Untuk diketahui, Pokja RM bertanggung jawab untuk mengelola dan merehabilitasi ekosistem mangrove di Indonesia.
Pokja rehabilitasi mangrove terdiri dari berbagai instansi pemerintah, lembaga penelitian, organisasi masyarakat sipil, dan masyarakat pesisir yang berkepentingan dengan konservasi dan restorasi mangrove di bawah koordinasi BRGM.
Beberapa waktu lalu, saat diwawancara di Medan, pakar tropical ecology and biodiversity conservation, Fakultas Kehutanan, Universitas Sumatera Utara, Onrizal., PhD mengatakan, berbicara deforestasi mangrove bisa dimulai dari massifnya usaha pertambakan udang dan ikan pada tahun 1970-an.
Usaha pertambakan udang dan ikan itu mulai meredup seiring munculnya penyakit/hama dan sulit dikendalikan bahkan hingga kini.
"Nah setelah tambak, yang menjadi penyebab deforestasi di hutan mangrove ini adalah perkebunan kelapa sawit. Kita bisa lihat sendiri di Langkat, Deli Serdang, Serdang Bedagai sampai Labuhanbatu, yang dulunya tambak berubah jadi sawit. Ada juga yang dulunya hutan mangrove, dibabat jadi kebun sawit. Tekanan lainnya adalah arang bakau," katanya.
Onrizal sudah banyak menulis hasil penelitian tentang mangrove selama bertahun-tahun.
Fungsi hutan mangrove sangat banyak dan manfaatnya dirasakan tak hanya manusia tetapi juga bagi keberlanjutan ekosistem pesisir dan laut.
Banyak biota yang hidupnya tergantung pada kualitas mangrove. Secara ekologis, mangrove ini menjadi pelindung pantai dari abrasi, kemudian menjadi habitat berbagai jenis hewan, serta tempat hidup atau habitat bagi banyak tumbuhan atau flora.
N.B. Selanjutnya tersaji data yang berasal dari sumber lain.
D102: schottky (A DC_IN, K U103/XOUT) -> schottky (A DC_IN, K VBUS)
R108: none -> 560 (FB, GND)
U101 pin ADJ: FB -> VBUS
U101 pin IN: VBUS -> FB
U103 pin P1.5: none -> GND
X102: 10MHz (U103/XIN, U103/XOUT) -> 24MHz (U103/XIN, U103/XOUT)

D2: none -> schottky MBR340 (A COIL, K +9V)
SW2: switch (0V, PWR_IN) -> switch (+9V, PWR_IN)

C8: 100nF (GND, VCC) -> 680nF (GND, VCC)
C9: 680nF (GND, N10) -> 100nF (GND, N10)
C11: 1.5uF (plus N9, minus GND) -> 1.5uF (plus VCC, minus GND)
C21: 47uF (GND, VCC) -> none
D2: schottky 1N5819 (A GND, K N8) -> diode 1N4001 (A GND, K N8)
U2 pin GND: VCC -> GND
"Kalau rusak, maka kerugian yang dialami tidak bisa dihitung. Dan kita sudah melihat kerusakan itu di mana-mana, siapa yang paling merasakan kerugian, tak hanya nelayan tradisional dan masyarakat sekitar, kita semua pun rugi besar. 2/3 biota perairan itu hidupnya tergantung pada kualitass mangrove," katanya.
Ada beberapa hal penting yang menurutnya harus segera dilakukan. Pertama, hutan mangrove yang tersisa harus dipertahankan dan diperluas. Laju deforestasi harus dihentikan. Pemulihan juga harus dilakukan secara terintegrasi.
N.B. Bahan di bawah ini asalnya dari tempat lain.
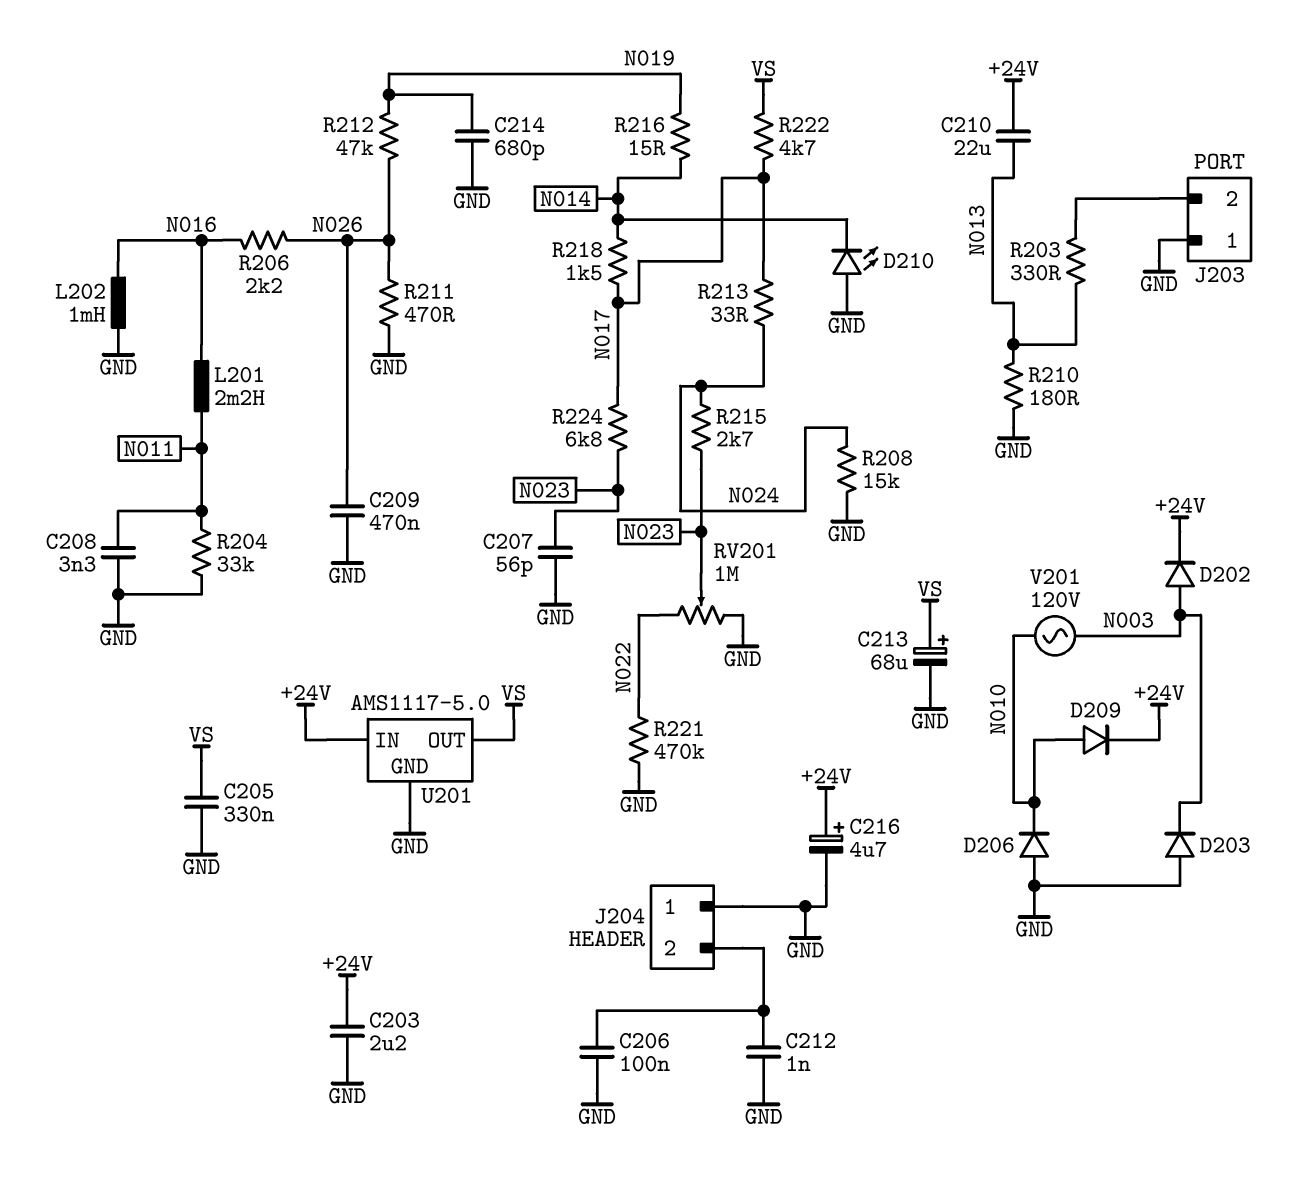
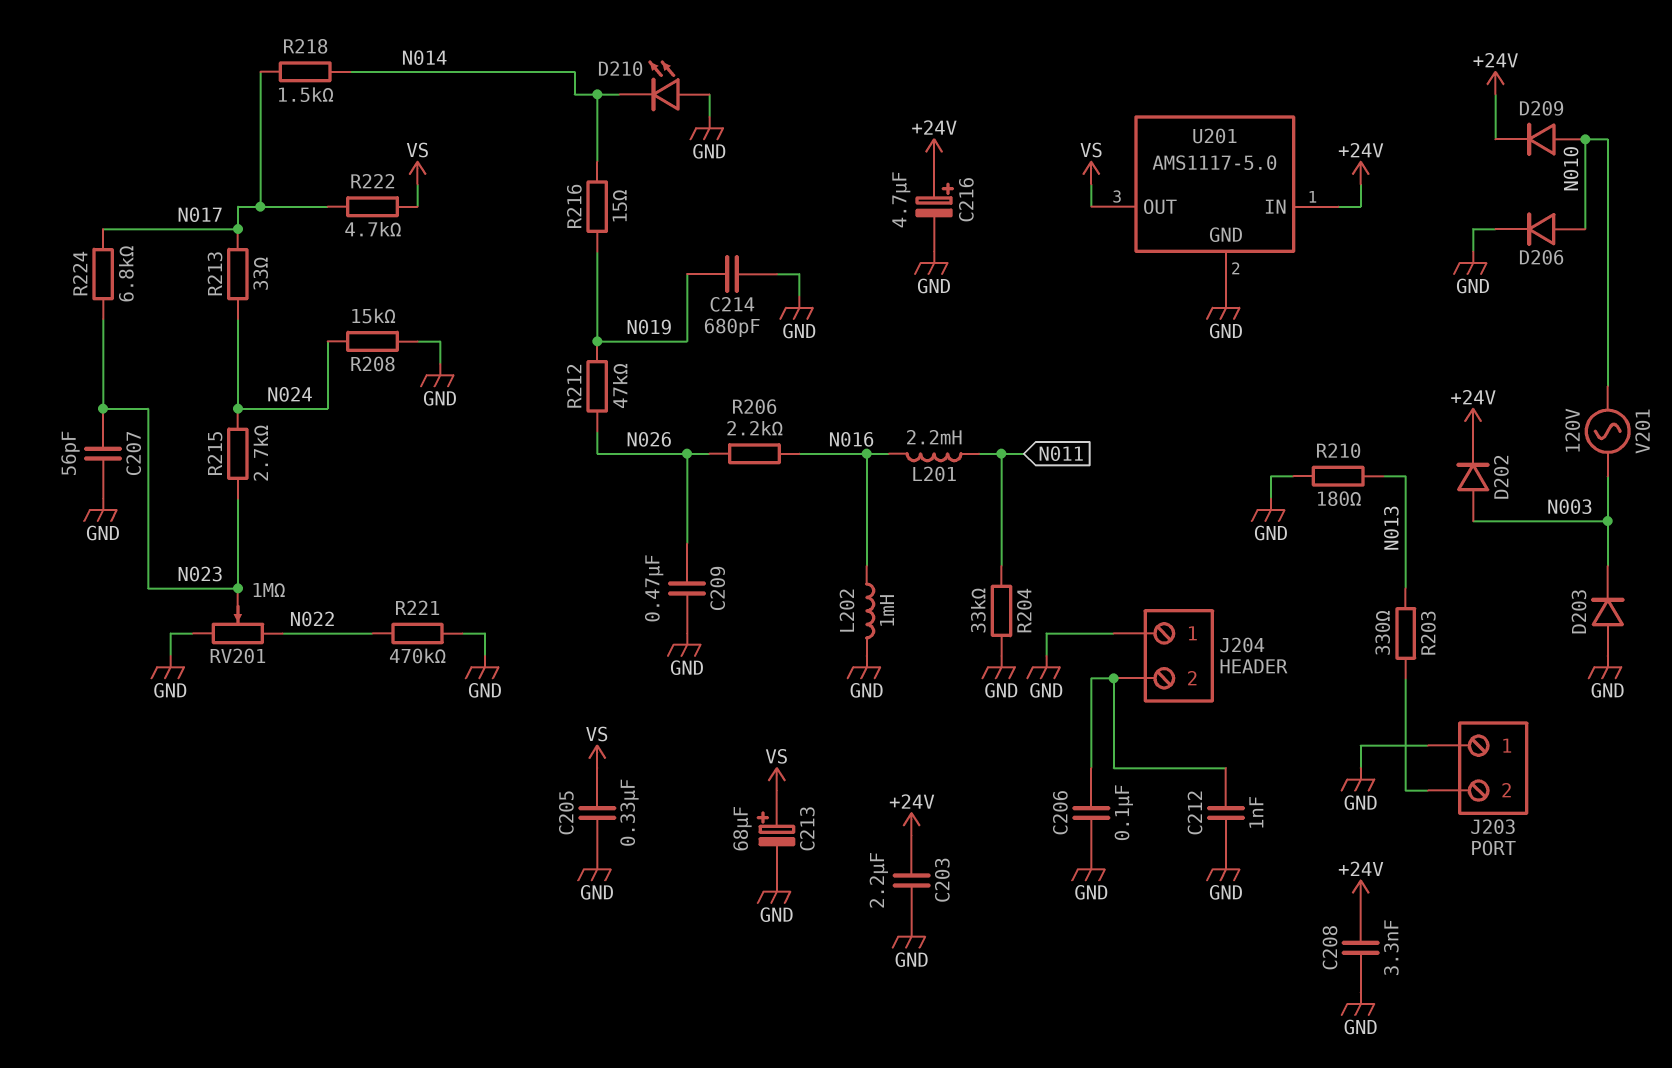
C208: 3.3nF (GND, N011) -> 3.3nF (+24V, GND)
C210: 22uF (+24V, N013) -> none
D206: diode (A GND, K N010) -> diode (A N010, K GND)
R211: 470 (GND, N026) -> none

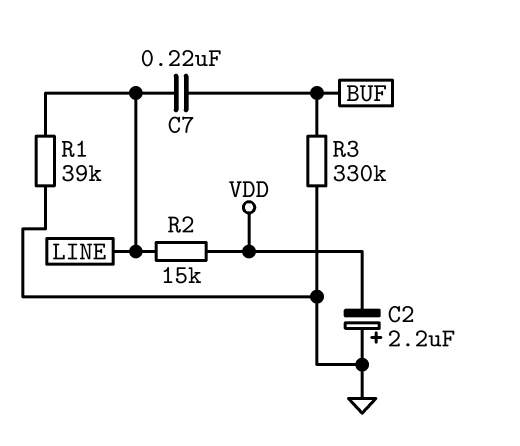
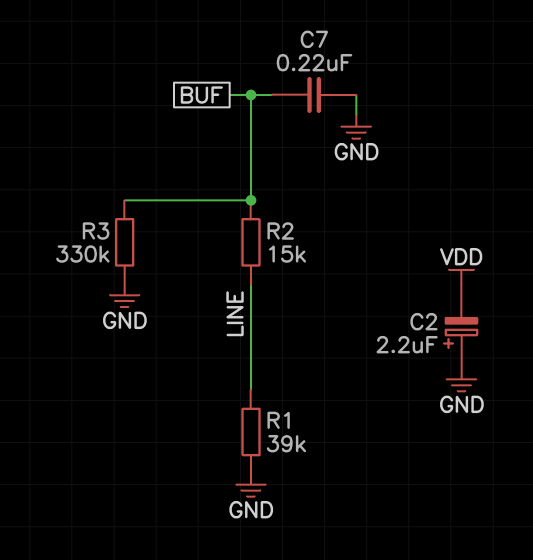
C7: 220nF (BUF, LINE) -> 220nF (BUF, GND)
R2: 15k (LINE, VDD) -> 15k (BUF, LINE)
Berbagai kajian juga masih harus dilakukan begitu juga dengan kampanye pengelolaan mangrove secara berkelanjutan.
"Kalau tidak dilakukan, tidak lama lagi kita akan semakin banyak kehilangan. Yang tersisa tinggal sedikit dan kritis," katanya.
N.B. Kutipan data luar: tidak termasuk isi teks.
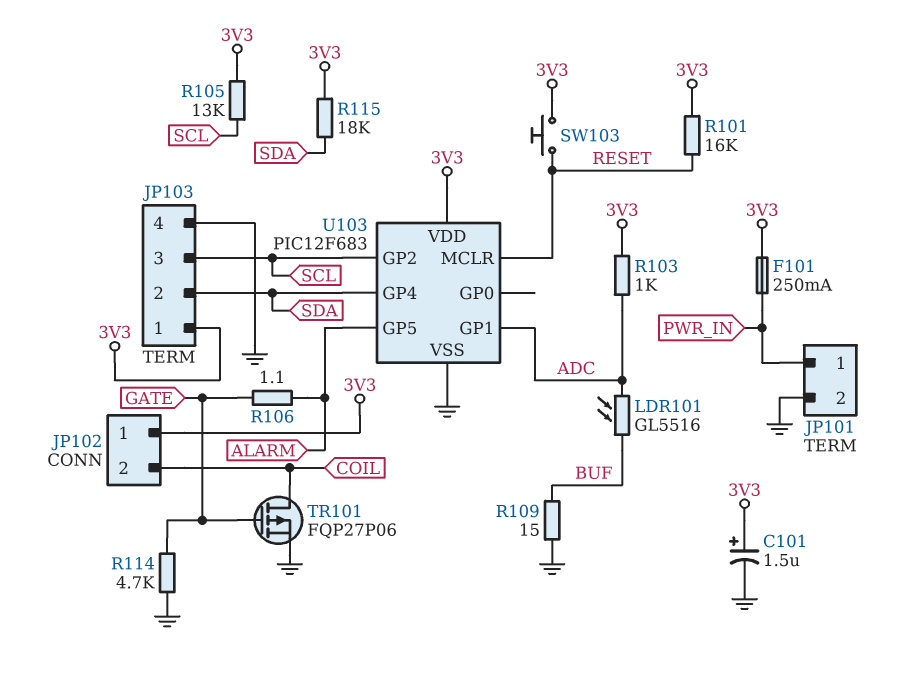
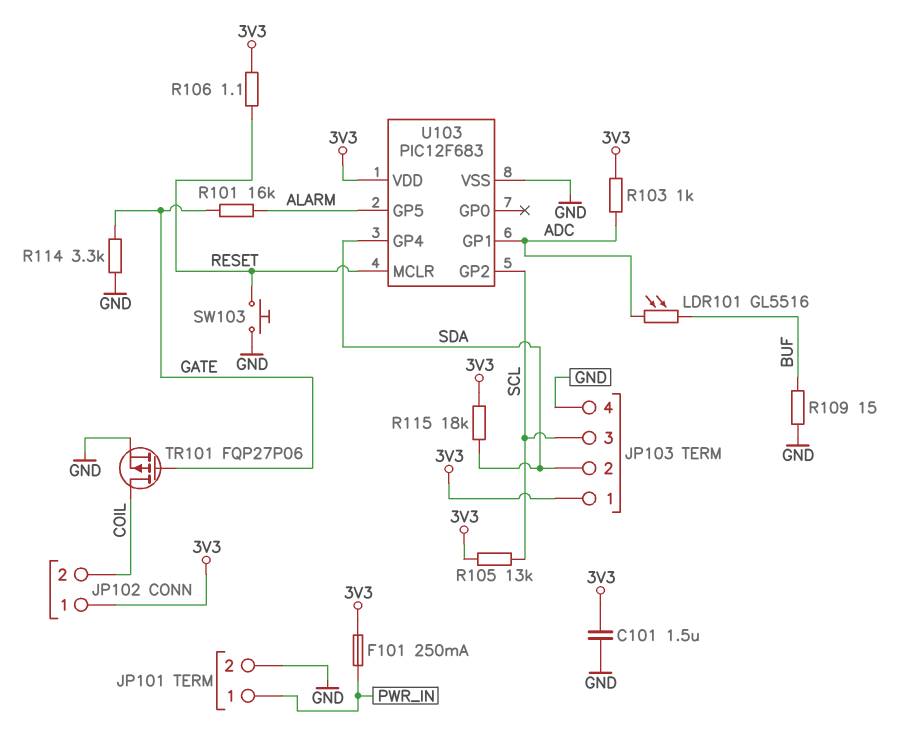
C101: 1.5uF (plus 3V3, minus GND) -> 1.5uF (3V3, GND)
R101: 16k (3V3, RESET) -> 16k (ALARM, GATE)
R106: 1.1 (ALARM, GATE) -> 1.1 (3V3, RESET)
R114: 4.7k (GATE, GND) -> 3.3k (GATE, GND)
SW103: button (3V3, RESET) -> button (GND, RESET)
Di Desa Sei Siur, seorang nelayan tradisional, Sazali Sinaga (62) berdiri di pinggir alur pasang sambil menyusun bambu kecil di perahunya. Nasi plus lauk ikan sambal, satu termos kecil air panas dan kopi serta gula sudah tersedia untuk bermalam di laut.
Hanya 15 menit dia sempat berada di rumahnya. Sebagian besar waktunya terpaksa dia habiskan di atas perahunya untuk mencari udang, kepiting, ikan yang semakin sulit didapat. Laut semakin tidak ada harapan.